(About this exercise) The full set of entries should be repeated without a single change.
++++
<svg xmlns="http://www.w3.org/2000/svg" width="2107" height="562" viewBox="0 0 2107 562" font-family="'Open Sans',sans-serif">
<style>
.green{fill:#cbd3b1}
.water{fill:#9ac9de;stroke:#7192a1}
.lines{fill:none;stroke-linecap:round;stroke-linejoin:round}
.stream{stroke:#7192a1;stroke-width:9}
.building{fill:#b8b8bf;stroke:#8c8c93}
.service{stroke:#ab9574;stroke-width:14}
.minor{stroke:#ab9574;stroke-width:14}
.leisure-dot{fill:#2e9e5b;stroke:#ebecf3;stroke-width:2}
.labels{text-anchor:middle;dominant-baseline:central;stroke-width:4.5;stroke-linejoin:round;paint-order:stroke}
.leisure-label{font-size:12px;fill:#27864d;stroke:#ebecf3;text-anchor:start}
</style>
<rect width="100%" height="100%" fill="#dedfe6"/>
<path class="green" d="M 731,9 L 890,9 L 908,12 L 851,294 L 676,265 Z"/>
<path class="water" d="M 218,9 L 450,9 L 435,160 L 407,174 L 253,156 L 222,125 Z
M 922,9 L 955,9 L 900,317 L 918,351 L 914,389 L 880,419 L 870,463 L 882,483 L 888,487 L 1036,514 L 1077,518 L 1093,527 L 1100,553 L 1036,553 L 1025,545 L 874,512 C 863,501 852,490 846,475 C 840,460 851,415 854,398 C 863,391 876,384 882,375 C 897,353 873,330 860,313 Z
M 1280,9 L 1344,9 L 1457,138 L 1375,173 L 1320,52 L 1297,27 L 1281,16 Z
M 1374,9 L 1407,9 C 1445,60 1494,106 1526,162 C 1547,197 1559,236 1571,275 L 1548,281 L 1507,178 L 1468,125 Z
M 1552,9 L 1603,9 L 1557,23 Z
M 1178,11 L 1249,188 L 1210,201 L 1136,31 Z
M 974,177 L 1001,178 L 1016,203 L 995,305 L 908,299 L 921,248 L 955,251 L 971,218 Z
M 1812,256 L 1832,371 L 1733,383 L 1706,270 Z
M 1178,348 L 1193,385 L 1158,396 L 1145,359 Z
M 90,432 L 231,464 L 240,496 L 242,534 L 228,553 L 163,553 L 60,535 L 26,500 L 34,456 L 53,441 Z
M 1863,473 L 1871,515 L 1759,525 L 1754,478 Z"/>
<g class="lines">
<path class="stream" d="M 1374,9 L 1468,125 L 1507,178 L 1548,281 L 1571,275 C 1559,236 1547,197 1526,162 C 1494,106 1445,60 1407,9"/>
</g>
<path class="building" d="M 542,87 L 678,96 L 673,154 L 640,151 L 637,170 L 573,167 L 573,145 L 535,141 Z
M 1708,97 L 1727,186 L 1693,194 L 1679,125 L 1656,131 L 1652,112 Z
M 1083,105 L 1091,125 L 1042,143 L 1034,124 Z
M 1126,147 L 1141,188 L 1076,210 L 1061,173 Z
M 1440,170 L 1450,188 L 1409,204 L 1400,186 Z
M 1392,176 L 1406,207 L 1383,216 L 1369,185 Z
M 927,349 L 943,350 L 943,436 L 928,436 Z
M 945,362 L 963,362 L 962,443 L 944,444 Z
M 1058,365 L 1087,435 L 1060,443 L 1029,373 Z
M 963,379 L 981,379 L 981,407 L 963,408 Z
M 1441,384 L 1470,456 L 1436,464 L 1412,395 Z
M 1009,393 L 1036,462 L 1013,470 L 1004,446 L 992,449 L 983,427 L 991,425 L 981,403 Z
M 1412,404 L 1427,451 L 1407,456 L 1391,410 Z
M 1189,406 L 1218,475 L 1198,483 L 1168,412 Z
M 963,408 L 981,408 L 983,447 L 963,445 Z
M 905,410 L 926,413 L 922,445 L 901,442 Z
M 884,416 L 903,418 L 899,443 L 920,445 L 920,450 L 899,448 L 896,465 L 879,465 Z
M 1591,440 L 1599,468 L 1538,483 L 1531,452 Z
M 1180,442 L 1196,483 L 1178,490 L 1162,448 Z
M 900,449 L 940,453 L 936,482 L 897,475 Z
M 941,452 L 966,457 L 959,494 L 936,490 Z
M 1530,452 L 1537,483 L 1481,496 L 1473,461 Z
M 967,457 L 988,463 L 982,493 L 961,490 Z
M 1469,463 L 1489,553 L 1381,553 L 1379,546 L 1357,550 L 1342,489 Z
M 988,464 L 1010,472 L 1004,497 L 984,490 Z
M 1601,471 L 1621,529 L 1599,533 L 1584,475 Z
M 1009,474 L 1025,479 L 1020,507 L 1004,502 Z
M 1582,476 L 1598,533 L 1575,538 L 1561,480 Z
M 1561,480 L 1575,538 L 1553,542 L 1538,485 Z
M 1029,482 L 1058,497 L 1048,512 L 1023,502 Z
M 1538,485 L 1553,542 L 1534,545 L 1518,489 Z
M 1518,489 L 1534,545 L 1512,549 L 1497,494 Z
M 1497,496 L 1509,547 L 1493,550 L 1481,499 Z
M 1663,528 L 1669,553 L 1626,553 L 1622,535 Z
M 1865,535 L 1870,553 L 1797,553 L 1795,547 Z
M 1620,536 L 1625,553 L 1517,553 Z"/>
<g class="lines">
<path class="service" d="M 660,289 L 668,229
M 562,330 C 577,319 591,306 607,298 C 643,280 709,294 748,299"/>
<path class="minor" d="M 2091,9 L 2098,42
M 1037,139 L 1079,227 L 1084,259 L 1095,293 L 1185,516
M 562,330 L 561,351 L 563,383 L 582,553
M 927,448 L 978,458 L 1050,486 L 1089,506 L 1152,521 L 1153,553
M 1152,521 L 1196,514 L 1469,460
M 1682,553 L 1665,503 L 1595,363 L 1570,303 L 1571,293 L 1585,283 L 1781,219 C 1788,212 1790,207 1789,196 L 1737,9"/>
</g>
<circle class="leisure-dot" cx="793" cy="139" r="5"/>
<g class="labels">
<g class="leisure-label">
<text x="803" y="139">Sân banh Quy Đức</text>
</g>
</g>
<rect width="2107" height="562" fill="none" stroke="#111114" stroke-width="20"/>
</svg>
++++
(Your solution)
<svg xmlns="http://www.w3.org/2000/svg" width="2107" height="562" viewBox="0 0 2107 562" font-family="'Open Sans',sans-serif">
<style>
.green{fill:#cbd3b1}
.water{fill:#9ac9de;stroke:#7192a1}
.lines{fill:none;stroke-linecap:round;stroke-linejoin:round}
.stream{stroke:#7192a1;stroke-width:9}
.building{fill:#b8b8bf;stroke:#8c8c93}
.service{stroke:#ab9574;stroke-width:14}
.minor{stroke:#ab9574;stroke-width:14}
.leisure-dot{fill:#2e9e5b;stroke:#ebecf3;stroke-width:2}
.labels{text-anchor:middle;dominant-baseline:central;stroke-width:4.5;stroke-linejoin:round;paint-order:stroke}
.leisure-label{font-size:12px;fill:#27864d;stroke:#ebecf3;text-anchor:start}
</style>
<rect width="100%" height="100%" fill="#dedfe6"/>
<path class="green" d="M 731,9 L 890,9 L 908,12 L 851,294 L 676,265 Z"/>
<path class="water" d="M 218,9 L 450,9 L 435,160 L 407,174 L 253,156 L 222,125 Z
M 922,9 L 955,9 L 900,317 L 918,351 L 914,389 L 880,419 L 870,463 L 882,483 L 888,487 L 1036,514 L 1077,518 L 1093,527 L 1100,553 L 1036,553 L 1025,545 L 874,512 C 863,501 852,490 846,475 C 840,460 851,415 854,398 C 863,391 876,384 882,375 C 897,353 873,330 860,313 Z
M 1280,9 L 1344,9 L 1457,138 L 1375,173 L 1320,52 L 1297,27 L 1281,16 Z
M 1374,9 L 1407,9 C 1445,60 1494,106 1526,162 C 1547,197 1559,236 1571,275 L 1548,281 L 1507,178 L 1468,125 Z
M 1552,9 L 1603,9 L 1557,23 Z
M 1178,11 L 1249,188 L 1210,201 L 1136,31 Z
M 974,177 L 1001,178 L 1016,203 L 995,305 L 908,299 L 921,248 L 955,251 L 971,218 Z
M 1812,256 L 1832,371 L 1733,383 L 1706,270 Z
M 1178,348 L 1193,385 L 1158,396 L 1145,359 Z
M 90,432 L 231,464 L 240,496 L 242,534 L 228,553 L 163,553 L 60,535 L 26,500 L 34,456 L 53,441 Z
M 1863,473 L 1871,515 L 1759,525 L 1754,478 Z"/>
<g class="lines">
<path class="stream" d="M 1374,9 L 1468,125 L 1507,178 L 1548,281 L 1571,275 C 1559,236 1547,197 1526,162 C 1494,106 1445,60 1407,9"/>
</g>
<path class="building" d="M 542,87 L 678,96 L 673,154 L 640,151 L 637,170 L 573,167 L 573,145 L 535,141 Z
M 1708,97 L 1727,186 L 1693,194 L 1679,125 L 1656,131 L 1652,112 Z
M 1083,105 L 1091,125 L 1042,143 L 1034,124 Z
M 1126,147 L 1141,188 L 1076,210 L 1061,173 Z
M 1440,170 L 1450,188 L 1409,204 L 1400,186 Z
M 1392,176 L 1406,207 L 1383,216 L 1369,185 Z
M 927,349 L 943,350 L 943,436 L 928,436 Z
M 945,362 L 963,362 L 962,443 L 944,444 Z
M 1058,365 L 1087,435 L 1060,443 L 1029,373 Z
M 963,379 L 981,379 L 981,407 L 963,408 Z
M 1441,384 L 1470,456 L 1436,464 L 1412,395 Z
M 1009,393 L 1036,462 L 1013,470 L 1004,446 L 992,449 L 983,427 L 991,425 L 981,403 Z
M 1412,404 L 1427,451 L 1407,456 L 1391,410 Z
M 1189,406 L 1218,475 L 1198,483 L 1168,412 Z
M 963,408 L 981,408 L 983,447 L 963,445 Z
M 905,410 L 926,413 L 922,445 L 901,442 Z
M 884,416 L 903,418 L 899,443 L 920,445 L 920,450 L 899,448 L 896,465 L 879,465 Z
M 1591,440 L 1599,468 L 1538,483 L 1531,452 Z
M 1180,442 L 1196,483 L 1178,490 L 1162,448 Z
M 900,449 L 940,453 L 936,482 L 897,475 Z
M 941,452 L 966,457 L 959,494 L 936,490 Z
M 1530,452 L 1537,483 L 1481,496 L 1473,461 Z
M 967,457 L 988,463 L 982,493 L 961,490 Z
M 1469,463 L 1489,553 L 1381,553 L 1379,546 L 1357,550 L 1342,489 Z
M 988,464 L 1010,472 L 1004,497 L 984,490 Z
M 1601,471 L 1621,529 L 1599,533 L 1584,475 Z
M 1009,474 L 1025,479 L 1020,507 L 1004,502 Z
M 1582,476 L 1598,533 L 1575,538 L 1561,480 Z
M 1561,480 L 1575,538 L 1553,542 L 1538,485 Z
M 1029,482 L 1058,497 L 1048,512 L 1023,502 Z
M 1538,485 L 1553,542 L 1534,545 L 1518,489 Z
M 1518,489 L 1534,545 L 1512,549 L 1497,494 Z
M 1497,496 L 1509,547 L 1493,550 L 1481,499 Z
M 1663,528 L 1669,553 L 1626,553 L 1622,535 Z
M 1865,535 L 1870,553 L 1797,553 L 1795,547 Z
M 1620,536 L 1625,553 L 1517,553 Z"/>
<g class="lines">
<path class="service" d="M 660,289 L 668,229
M 562,330 C 577,319 591,306 607,298 C 643,280 709,294 748,299"/>
<path class="minor" d="M 2091,9 L 2098,42
M 1037,139 L 1079,227 L 1084,259 L 1095,293 L 1185,516
M 562,330 L 561,351 L 563,383 L 582,553
M 927,448 L 978,458 L 1050,486 L 1089,506 L 1152,521 L 1153,553
M 1152,521 L 1196,514 L 1469,460
M 1682,553 L 1665,503 L 1595,363 L 1570,303 L 1571,293 L 1585,283 L 1781,219 C 1788,212 1790,207 1789,196 L 1737,9"/>
</g>
<circle class="leisure-dot" cx="793" cy="139" r="5"/>
<g class="labels">
<g class="leisure-label">
<text x="803" y="139">Sân banh Quy Đức</text>
</g>
</g>
<rect width="2107" height="562" fill="none" stroke="#111114" stroke-width="20"/>
</svg>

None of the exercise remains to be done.